RECORD SET
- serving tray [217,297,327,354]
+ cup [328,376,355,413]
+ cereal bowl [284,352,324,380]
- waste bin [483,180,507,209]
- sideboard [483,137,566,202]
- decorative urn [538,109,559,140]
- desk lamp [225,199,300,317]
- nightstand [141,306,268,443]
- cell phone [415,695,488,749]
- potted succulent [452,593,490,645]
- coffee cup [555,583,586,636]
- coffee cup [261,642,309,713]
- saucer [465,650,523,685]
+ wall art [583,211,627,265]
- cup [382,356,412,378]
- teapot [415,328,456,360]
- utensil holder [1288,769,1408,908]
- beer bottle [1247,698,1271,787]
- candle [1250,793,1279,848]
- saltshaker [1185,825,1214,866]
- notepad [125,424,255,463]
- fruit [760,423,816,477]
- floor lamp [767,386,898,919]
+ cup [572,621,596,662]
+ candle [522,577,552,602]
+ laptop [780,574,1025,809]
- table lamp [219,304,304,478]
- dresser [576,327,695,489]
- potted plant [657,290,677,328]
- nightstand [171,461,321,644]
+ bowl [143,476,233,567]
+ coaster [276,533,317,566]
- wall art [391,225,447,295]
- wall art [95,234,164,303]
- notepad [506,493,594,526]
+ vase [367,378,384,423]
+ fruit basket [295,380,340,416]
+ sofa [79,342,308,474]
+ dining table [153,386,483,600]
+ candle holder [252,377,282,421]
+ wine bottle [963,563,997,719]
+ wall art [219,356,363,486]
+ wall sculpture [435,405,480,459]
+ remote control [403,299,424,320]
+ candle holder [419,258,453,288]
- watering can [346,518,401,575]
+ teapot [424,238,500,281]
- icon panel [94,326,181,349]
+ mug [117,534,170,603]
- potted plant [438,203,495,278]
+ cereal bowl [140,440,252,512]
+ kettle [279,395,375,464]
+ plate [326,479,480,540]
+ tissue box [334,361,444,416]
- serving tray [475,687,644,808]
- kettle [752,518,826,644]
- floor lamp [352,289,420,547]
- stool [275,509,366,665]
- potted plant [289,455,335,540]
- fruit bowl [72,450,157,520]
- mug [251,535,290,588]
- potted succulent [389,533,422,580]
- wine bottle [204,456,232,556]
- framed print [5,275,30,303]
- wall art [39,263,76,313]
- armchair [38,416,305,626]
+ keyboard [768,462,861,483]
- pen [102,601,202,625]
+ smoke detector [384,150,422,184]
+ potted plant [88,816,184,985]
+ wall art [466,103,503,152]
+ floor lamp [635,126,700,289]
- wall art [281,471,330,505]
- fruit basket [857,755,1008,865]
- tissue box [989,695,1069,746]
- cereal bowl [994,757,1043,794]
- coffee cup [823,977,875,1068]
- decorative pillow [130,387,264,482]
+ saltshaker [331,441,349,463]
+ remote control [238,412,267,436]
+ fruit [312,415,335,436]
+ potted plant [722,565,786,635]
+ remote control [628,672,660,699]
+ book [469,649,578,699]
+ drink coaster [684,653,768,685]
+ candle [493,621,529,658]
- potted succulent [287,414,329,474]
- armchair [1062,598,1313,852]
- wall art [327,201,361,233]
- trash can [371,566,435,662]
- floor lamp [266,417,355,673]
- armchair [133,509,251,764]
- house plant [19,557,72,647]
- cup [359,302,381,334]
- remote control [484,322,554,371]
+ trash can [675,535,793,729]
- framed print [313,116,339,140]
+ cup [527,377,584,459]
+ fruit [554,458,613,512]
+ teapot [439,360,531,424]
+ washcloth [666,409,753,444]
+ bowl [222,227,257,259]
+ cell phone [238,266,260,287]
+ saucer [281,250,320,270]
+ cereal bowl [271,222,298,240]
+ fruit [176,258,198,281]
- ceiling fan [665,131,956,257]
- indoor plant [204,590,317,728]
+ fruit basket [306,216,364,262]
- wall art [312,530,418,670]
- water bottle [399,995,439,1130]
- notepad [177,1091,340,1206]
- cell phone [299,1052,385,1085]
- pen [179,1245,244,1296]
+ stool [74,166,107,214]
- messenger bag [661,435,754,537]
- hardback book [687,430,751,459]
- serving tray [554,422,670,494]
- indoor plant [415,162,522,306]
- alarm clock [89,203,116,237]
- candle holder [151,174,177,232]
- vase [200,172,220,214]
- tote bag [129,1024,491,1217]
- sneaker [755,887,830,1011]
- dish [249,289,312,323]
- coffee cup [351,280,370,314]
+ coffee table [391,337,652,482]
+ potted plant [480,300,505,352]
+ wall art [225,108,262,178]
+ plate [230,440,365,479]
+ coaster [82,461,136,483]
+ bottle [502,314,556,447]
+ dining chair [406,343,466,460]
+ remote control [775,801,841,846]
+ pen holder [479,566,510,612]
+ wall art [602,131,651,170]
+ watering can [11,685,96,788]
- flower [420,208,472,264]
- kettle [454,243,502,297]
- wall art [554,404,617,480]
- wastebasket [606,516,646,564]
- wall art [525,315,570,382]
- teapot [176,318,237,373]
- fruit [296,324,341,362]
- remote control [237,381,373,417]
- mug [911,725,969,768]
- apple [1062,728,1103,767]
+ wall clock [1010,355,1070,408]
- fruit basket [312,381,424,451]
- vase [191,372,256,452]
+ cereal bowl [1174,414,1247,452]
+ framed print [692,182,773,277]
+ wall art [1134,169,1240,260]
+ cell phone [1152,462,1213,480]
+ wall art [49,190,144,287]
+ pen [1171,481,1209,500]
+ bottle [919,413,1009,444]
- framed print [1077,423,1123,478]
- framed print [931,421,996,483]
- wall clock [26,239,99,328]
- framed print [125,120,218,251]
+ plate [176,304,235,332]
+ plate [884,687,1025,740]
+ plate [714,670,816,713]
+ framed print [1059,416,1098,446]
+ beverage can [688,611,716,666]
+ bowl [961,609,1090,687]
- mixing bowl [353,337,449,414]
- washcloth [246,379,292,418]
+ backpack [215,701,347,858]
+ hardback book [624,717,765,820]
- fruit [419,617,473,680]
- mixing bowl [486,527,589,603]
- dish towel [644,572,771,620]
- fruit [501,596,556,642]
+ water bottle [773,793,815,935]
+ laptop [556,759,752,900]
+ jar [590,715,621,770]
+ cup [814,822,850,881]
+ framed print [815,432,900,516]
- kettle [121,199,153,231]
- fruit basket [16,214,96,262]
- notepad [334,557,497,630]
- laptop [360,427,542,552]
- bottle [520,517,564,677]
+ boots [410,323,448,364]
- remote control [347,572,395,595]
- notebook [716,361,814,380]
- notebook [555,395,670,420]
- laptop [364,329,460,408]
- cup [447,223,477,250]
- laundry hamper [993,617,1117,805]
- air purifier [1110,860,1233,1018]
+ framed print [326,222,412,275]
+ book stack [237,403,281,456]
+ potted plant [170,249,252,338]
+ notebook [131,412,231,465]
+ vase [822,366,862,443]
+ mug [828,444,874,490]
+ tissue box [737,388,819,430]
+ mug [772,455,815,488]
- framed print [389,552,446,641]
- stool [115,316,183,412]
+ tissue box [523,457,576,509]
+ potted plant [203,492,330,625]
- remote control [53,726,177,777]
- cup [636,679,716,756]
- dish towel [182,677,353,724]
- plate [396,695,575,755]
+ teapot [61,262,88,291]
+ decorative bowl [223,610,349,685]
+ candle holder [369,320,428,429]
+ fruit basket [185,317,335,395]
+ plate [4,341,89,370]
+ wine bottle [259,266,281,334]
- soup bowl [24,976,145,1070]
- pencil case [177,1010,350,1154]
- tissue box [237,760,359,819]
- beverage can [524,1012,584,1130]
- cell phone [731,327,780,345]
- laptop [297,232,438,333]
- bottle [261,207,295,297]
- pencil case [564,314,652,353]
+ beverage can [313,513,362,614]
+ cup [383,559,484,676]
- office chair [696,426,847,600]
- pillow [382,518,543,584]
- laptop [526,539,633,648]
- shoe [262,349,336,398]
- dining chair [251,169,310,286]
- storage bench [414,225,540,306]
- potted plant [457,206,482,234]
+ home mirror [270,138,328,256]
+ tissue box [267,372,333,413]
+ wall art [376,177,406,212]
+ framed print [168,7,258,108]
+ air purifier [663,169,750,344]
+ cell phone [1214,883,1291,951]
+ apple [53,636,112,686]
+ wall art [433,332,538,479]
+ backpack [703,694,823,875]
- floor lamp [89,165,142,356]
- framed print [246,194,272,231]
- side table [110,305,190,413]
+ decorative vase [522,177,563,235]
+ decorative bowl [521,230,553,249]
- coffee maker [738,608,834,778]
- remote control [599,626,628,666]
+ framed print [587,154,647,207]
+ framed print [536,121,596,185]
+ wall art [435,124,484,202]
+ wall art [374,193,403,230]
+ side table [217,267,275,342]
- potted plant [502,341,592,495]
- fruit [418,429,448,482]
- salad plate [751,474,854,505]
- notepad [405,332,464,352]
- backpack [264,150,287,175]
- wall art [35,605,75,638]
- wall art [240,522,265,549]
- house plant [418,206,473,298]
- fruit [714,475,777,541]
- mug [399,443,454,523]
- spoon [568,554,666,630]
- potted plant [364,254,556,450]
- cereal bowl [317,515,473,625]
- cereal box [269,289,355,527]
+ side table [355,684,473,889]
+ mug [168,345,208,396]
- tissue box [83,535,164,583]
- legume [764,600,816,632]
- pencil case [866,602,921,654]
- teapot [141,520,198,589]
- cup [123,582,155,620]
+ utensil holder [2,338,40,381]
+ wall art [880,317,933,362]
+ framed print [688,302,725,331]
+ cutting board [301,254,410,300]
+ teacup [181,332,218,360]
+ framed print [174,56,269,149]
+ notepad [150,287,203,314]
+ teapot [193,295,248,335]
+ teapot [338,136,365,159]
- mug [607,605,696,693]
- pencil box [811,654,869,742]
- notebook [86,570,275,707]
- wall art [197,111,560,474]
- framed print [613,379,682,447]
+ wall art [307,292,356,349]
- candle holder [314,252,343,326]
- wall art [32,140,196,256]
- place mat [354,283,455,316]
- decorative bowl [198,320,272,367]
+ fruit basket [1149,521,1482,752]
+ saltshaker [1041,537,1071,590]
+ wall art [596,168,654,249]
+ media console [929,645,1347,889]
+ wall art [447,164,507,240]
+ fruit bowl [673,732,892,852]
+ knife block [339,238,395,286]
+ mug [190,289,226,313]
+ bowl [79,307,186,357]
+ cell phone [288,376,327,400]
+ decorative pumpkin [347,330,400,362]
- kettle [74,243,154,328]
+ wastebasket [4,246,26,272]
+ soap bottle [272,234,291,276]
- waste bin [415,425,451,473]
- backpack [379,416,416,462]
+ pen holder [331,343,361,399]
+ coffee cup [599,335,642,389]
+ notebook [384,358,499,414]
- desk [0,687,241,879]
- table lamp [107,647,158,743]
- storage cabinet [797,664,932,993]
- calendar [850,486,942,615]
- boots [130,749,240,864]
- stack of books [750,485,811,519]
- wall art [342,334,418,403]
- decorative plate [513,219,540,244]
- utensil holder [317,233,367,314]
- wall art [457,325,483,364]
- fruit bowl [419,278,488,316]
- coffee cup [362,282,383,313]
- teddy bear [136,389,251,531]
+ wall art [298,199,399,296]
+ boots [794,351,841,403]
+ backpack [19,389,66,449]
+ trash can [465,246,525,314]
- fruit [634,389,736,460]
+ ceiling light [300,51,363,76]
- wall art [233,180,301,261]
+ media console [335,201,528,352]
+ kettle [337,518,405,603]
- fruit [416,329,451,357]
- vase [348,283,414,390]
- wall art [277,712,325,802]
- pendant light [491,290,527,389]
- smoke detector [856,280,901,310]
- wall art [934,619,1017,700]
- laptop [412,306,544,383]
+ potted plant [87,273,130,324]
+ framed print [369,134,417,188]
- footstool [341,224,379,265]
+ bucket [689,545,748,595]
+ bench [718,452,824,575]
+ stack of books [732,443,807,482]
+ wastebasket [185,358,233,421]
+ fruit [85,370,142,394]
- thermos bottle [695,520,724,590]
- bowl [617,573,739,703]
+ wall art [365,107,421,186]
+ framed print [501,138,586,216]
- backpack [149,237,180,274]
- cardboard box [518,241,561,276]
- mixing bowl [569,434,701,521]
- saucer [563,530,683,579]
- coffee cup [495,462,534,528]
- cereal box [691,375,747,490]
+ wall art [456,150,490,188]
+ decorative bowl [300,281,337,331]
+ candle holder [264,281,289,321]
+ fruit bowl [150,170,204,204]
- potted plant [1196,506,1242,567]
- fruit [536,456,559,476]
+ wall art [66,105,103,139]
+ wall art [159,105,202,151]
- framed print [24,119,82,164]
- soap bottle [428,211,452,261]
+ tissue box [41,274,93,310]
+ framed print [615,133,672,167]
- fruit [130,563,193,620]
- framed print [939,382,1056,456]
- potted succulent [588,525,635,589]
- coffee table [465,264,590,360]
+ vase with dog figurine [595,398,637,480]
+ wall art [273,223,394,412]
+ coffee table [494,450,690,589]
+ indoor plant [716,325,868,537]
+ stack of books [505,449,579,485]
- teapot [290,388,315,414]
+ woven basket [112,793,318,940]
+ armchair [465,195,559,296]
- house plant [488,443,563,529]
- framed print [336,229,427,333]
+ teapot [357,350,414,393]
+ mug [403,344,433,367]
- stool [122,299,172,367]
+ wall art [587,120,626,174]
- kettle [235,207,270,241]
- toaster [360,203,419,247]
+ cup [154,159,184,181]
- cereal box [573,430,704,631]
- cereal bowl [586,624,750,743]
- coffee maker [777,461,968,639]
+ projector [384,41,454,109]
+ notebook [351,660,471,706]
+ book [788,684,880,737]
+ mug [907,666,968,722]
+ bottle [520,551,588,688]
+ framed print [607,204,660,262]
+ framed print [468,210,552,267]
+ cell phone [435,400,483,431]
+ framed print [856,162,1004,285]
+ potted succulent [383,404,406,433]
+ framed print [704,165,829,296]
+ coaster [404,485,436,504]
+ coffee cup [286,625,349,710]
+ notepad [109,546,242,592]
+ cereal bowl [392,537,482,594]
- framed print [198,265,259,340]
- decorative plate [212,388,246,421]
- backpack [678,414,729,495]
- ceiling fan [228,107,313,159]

TASK REQUIREMENTS
Leave out every line above except those from the line with "- coffee cup [261,642,309,713]" up to and including the line with "- candle [1250,793,1279,848]", and copy those exactly.

FINISHED EXERCISE
- coffee cup [261,642,309,713]
- saucer [465,650,523,685]
+ wall art [583,211,627,265]
- cup [382,356,412,378]
- teapot [415,328,456,360]
- utensil holder [1288,769,1408,908]
- beer bottle [1247,698,1271,787]
- candle [1250,793,1279,848]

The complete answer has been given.